▶ _本文抜粋_
· · · · · · ·

今後の活動予定 今後の研究会・輪読会の日程は以下の通りです。
○2003/04/28 午後3時〜
第六回 「坤の会」
担当:橋本正俊、好川聡
内容:「永正七年正月二日実隆公條両吟和漢百韻」輪読 5回目

○2003/05/21 午後4時半〜
第四回 「乾の会」
講演:「言語の形式と機能:東アジア言語と他との比較から」
講演者:柴谷方良教授(アメリカ合衆国 ライス大学言語学科)
場所:文学部新館第7講義室


第三回「乾の会」研究発表要旨

「詩人花を賞す―其の一 梅―」 李炳漢(ソウル大学名誉教授)

 中国の士大夫文人達は早くから天上の日月星辰、または地上の山、海、河等を畏敬の
対象として認識し、そこから宇宙自然の厳正な運行法則を発見してこれを生活の規範に
引き入れてきた。彼らの観察対象は天体や山、海、河に留まらず生活周辺のあらゆる自然
物の生命体にまで拡大した。その中でも特に松柏と梅、蘭、菊、竹等は、いわゆる「君子
比徳」の実体として設定され、それらに近づき、またそれらから学ぼうとした。そして
詩人墨客達はそれらを作品の素材として扱ったのである。このような審美意識の傾向は
漢字文化圏であった韓国、日本の知識人の間でも自然に広がったのであろう。今でも韓国
の知識人の中では梅・蘭・菊・竹を「四君子」と称して、これらを栽培し、または詠じた
り絵に描いたりすることで、間接的な交わりを通じて自己の人格の向上を図る人が少なく
ない。
 梅・蘭・菊・竹を「四君子」と称するのは序列按排ではなく生態と関連した春夏秋冬の
季節区分である。春は冬が過ぎると訪れる季節であるが、詩人はこの季節の変化をただの
循環現象と見るのではなく、造物主の舞台設計として描写することもある。梅花は雪の中
でも花を開くことから「雪中梅」と呼ばれ、また四君子の中でも最も早く咲くことで「第
一君子」と称されたりもする。清の詩人張維屏の「新雷」は、”春の伝令”としての梅花
の姿を歌った詩である。また士大夫達は雪の中で寒さを忍んで咲く梅花を通して君子の堂
々たる気性を学び、春になってあちこちに咲くいろいろな花とは混在せず、何よりも先に
咲く梅花を君子の孤高な徳性と見なしたりした。元の詩人王冕「白梅」の「氷雪林中此の
身を著し、桃李と同じく芳塵に混ぜず」の句はそれを歌っている。

· · · · · · ·

▶ _資料_

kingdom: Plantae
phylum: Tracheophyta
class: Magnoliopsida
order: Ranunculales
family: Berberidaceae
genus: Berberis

· · · · · · ·

▶ _設問 1_
本文抜粋において、梅花が「第一君子」と称される理由は何ですか。
▶ _設問 2_
本文抜粋のうち、「今後の活動予定 今後の研究会・輪読会の日程は以下の通りです。」から「講演:「言語の形式と機能:東アジア言語と他との比較から」」までを一字も変えずに書き出してください。

▶ _解答 1_
四君子の中でも最も早く咲くからです。

▶ _解答 2_
今後の活動予定 今後の研究会・輪読会の日程は以下の通りです。
○2003/04/28 午後3時〜
第六回 「坤の会」
担当:橋本正俊、好川聡
内容:「永正七年正月二日実隆公條両吟和漢百韻」輪読 5回目

○2003/05/21 午後4時半〜
第四回 「乾の会」
講演:「言語の形式と機能:東アジア言語と他との比較から」